Olivier Servais, anthropologue (UCLouvain). © DR

« Des lieux d’évasion pour des jeunes que plus rien d’autre ne fait rêver »

L’ anthropologue Olivier Servais (UCLouvain), spécialiste de l’univers des gamers (1), relève que la Chine n’est pas le seul Etat que la pratique du jeu vidéo en ligne ne laisse pas indifférent.

Limiter l’accès des mineurs d’âge aux jeux vidéo en ligne pour lutter contre l’addiction: le gouvernement chinois se montre-t-il bien inspiré?

Je ne suis pas convaincu de l’effet favorable d’une telle décision sur l’addiction des jeunes au jeu, au contraire. Limiter le temps consacré au jeu vidéo en ligne risque d’enfermer encore plus sur eux-mêmes ceux qui s’y adonnent, en les privant de contacts avec d’autres joueurs, et ce au profit des jeux vidéo non connectés, pratiqués de manière individuelle et sur lesquels les possibilités de contrôle sont encore plus restreintes. Cette décision chinoise se fonde sur un imaginaire du jeu qui ne correspond pas à la réalité, à savoir que la pratique du jeu vidéo en ligne permet de déployer une sociabilité.

Le jeu vidéo en ligne ne nuirait-il pas à la santé mentale?

Je ne dis pas qu’il ne faut rien faire. Il existe une frange de joueurs qui pratiquent ces jeux vidéo de manière intensive, pathologique. Lorsque le jeu devient la première activité d’un individu durant une journée, la situation est problématique. Durant les confinements liés à la crise sanitaire, le jeu vidéo est devenu le meilleur baby-sitter au monde, le temps qui y a été consacré a explosé. Mais les parents devraient se poser les bonnes questions: à quoi les enfants jouent-ils, comment jouent-ils, etc. Des interrogations au moins aussi importantes que celle du temps passé à jouer.

Les parents sont-ils suffisamment armés pour appréhender ces questions?

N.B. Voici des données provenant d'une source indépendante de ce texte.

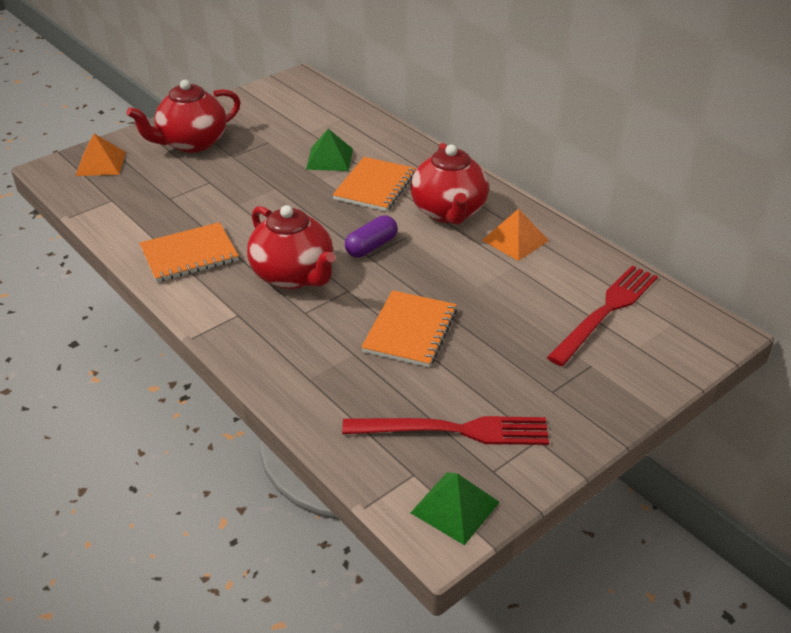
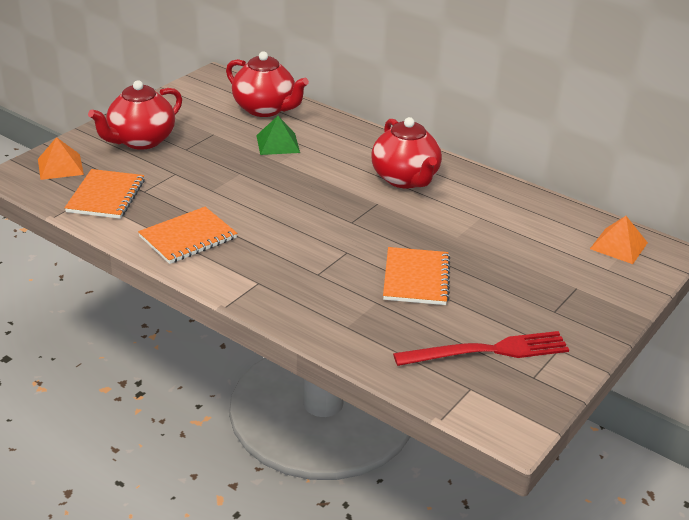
camera: 15 degrees left, 5 degrees down
(293, 276) = (293, 245): red teapot -> red teapot (265, 109)
(371, 247) = (351, 214): purple capsule -> none
(375, 186) = (330, 163): orange notebook -> orange notebook (106, 196)
(455, 507) = (515, 408): green pyramid -> none
(515, 240) = (472, 196): orange pyramid -> orange pyramid (619, 245)
(606, 312) = (571, 245): red fork -> none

Nous vivons dans des sociétés où l’on n’éduque pas assez à la pratique des jeux vidéo. On s’étripe sur les « cours de rien » ou les cours de citoyenneté dans l’enseignement mais à l’heure des fake news et des jeux vidéo, il serait temps de réserver dans les écoles une heure d’éducation aux médias, y compris aux plateformes de jeu vidéo, qui deviennent de véritables réseaux sociaux. Il y a là un réel déficit d’éducation dans le chef des parents comme des enseignants, ce qui débouche sur un libéralisme total, source de dérives. C’est regrettable car le jeu vidéo peut se révéler un formidable outil d’apprentissage, parfois plus puissant que certains autres supports, et gagnerait donc à être intégré dans une pédagogie.

L’ armée américaine a développé son propre jeu vidéo en ligne comme levier de recrutement et moyen d’améliorer son image.

Le jeu vidéo continue de pâtir d’une mauvaise réputation. Les doutes sur les bienfaits de sa pratique restent nombreux.

C’est exact mais, depuis cinq ou six ans, le regard porté sur le jeu vidéo en ligne évolue positivement avec l’émergence d’une première génération de parents gamers, socialisés par sa pratique. La culture vidéoludique n’est plus forcément dramatisée, l’e-sport bénéficie désormais d’un statut reconnu. Parmi d’autres choses, le jeu vidéo connecté peut aider à développer les compétences de négociations et les relations sociales. Les entreprises du jeu l’ont d’ailleurs compris en mettant au point des structures de jeu constitutives de sociabilité.

Est-ce cela qui inquiète en réalité les autorités chinoises dans le jeu vidéo en ligne? Un journal gouvernemental l’a qualifié d’ « opium mental ».

Les jeux vidéo en ligne sont aussi des lieux d’évasion pour des jeunes que plus rien d’autre ne fait rêver, et c’est le cas sous le régime chinois comme dans nos sociétés occidentales. Le jeu vidéo peut être subversif comme peut l’être Internet. Faut-il voir dans la décision des autorités chinoises une intention cachée de cibler les jeunes déviants ou critiques du système? Ce n’est pas impossible mais aucun élément ne permet d’étayer cette hypothèse. Accepter l’immixtion autoritaire d’un Etat contrôlant serait aux antipodes de nos valeurs et imposer des règles non contrôlables n’aurait d’ailleurs aucun sens. Mais il ne faut pas pointer particulièrement la Chine pour trouver des exemples d’utilisation du jeu vidéo par l’Etat. L’armée américaine a développé son propre jeu vidéo en ligne, America’s Army (NDLR: jeu vidéo de tir tactique multijoueur sorti dans sa première version en 2002) comme un levier de recrutement et un moyen d’améliorer son image.

(1) Jeu vidéo, opium du peuple?, par Olivier Servais, éd. Karthala, 158 p.